> Exercise aim: In the news item below on Sinn Féin preparing for elections, reproduce word for word the part that opens with the words containing "Adams cautioned, however" and closes with "Féin's election campaign.".

> Document passage:
>>>>>
Party President Gerry Adams has told Sinn Féin to be ready for an election.

Speaking to party activists from across the country, Adams warned that in the North an Assembly election could be called at any time and that activists must be ready for that challenge "when it comes".

The Sinn Féin leader was addressing party activists who had gathered at Stormont on Wednesday 23 September for a seminar to debate Sinn Féin's all-Ireland agenda.

And while most commentators throughout Ireland will see Adams' remarks as being specifically aimed at the Northern electorate, he was in reality urging the party throughout Ireland to be ready also for next year's European election and the local government elections in the 26 Counties.

Adams cautioned, however that we need to be "reasonable and rational about what is do-able in the immediate term, particularly when others have failed to live up to their responsibilities".

The Sinn Féin President was anxious to curb speculation that there would be an immediate breakthrough in the ongoing talks the Sinn Féin leadership is having with both the Dublin and British governments and his ongoing contacts with Ulster Unionist Party leader David Trimble.

Later that evening, Adams addressed a gathering of party activists in the Long Hall at Stormont, the majority of whom will play a central role in Sinn Féin's election campaign.

He told his audience of already selected candidates and election workers that the Sinn Féin leadership "has argued that an election and the right of the people to vote is a matter of political principle and that Mr Blair should not have cancelled the elections when he did".

Dismissing the speculation that a move on the part of the IRA would pave the way for a successful outcome to talks and see an election, Adams said: " With this business about the IRA doing certain things, all of us have been through all of that last spring.

"So I think the two governments, as they seek to work all of this out with us and with other parties, need to have some sense of what is do-able, of what is possible, of what is realisable.

"It isn't just down to the IRA and just down to republicans. This party is totally wedded, not just to making this Agreement work but to making the entire peace process work and to bring about an entirely new dispensation on this island.

"But to get other people to do things or to say things, as we have seen in the spring of this year, is sometimes very, very difficult, particularly or especially when those people have not fulfilled their obligations."
<<<<<
(Dataset records)
>>>>>
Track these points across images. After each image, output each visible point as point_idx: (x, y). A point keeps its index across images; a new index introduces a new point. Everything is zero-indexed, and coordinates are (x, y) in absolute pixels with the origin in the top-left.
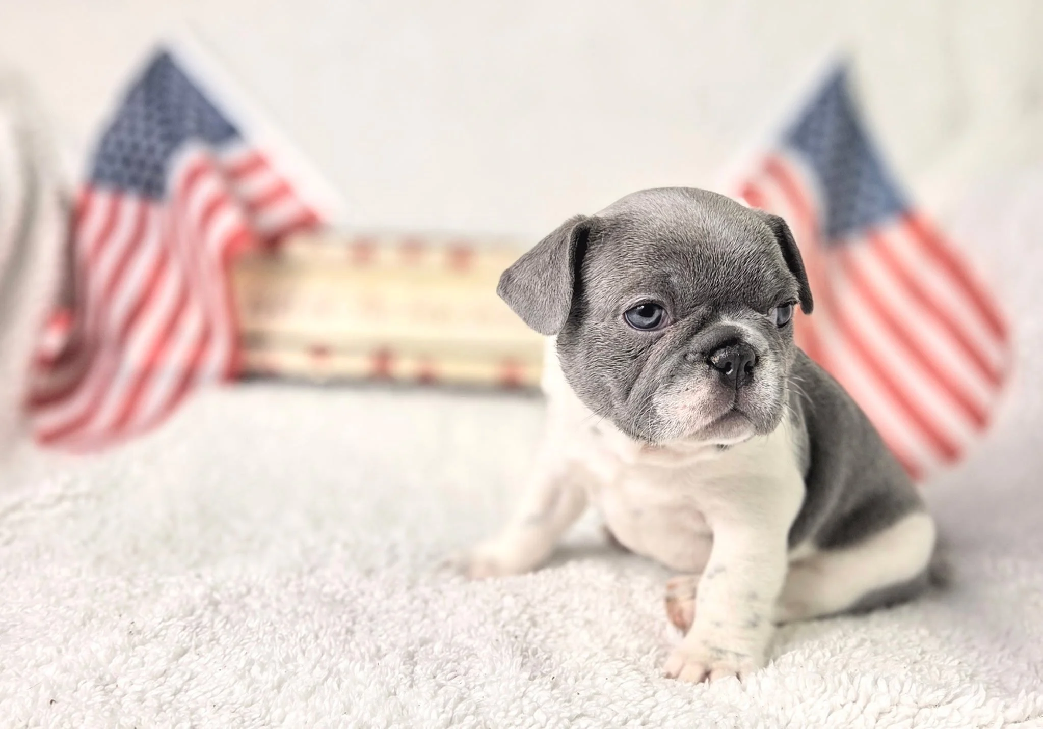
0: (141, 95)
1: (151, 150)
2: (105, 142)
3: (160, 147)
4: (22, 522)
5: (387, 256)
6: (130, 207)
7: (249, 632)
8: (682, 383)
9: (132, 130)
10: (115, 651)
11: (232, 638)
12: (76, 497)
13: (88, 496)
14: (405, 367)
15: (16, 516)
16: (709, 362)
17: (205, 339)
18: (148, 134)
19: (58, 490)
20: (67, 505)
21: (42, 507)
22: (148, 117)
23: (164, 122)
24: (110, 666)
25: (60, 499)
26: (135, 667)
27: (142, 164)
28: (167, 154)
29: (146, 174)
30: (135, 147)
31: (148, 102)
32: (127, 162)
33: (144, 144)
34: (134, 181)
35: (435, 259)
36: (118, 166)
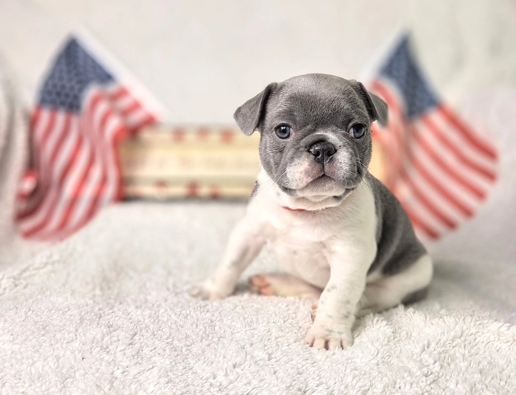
0: (64, 61)
1: (72, 88)
2: (46, 84)
3: (77, 87)
4: (30, 276)
5: (191, 137)
6: (61, 118)
7: (163, 323)
8: (297, 161)
9: (61, 79)
10: (104, 335)
11: (156, 325)
12: (53, 263)
13: (59, 262)
14: (204, 191)
15: (27, 274)
16: (309, 151)
17: (104, 180)
18: (70, 80)
19: (45, 260)
20: (49, 267)
21: (38, 269)
22: (69, 72)
23: (77, 74)
24: (104, 342)
25: (46, 264)
26: (115, 341)
27: (67, 96)
28: (81, 90)
29: (70, 100)
30: (63, 87)
31: (68, 64)
32: (58, 94)
33: (68, 85)
34: (62, 104)
35: (215, 138)
36: (54, 96)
<<<<<
> Written response:
Adams cautioned, however that we need to be "reasonable and rational about what is do-able in the immediate term, particularly when others have failed to live up to their responsibilities".

The Sinn Féin President was anxious to curb speculation that there would be an immediate breakthrough in the ongoing talks the Sinn Féin leadership is having with both the Dublin and British governments and his ongoing contacts with Ulster Unionist Party leader David Trimble.

Later that evening, Adams addressed a gathering of party activists in the Long Hall at Stormont, the majority of whom will play a central role in Sinn Féin's election campaign.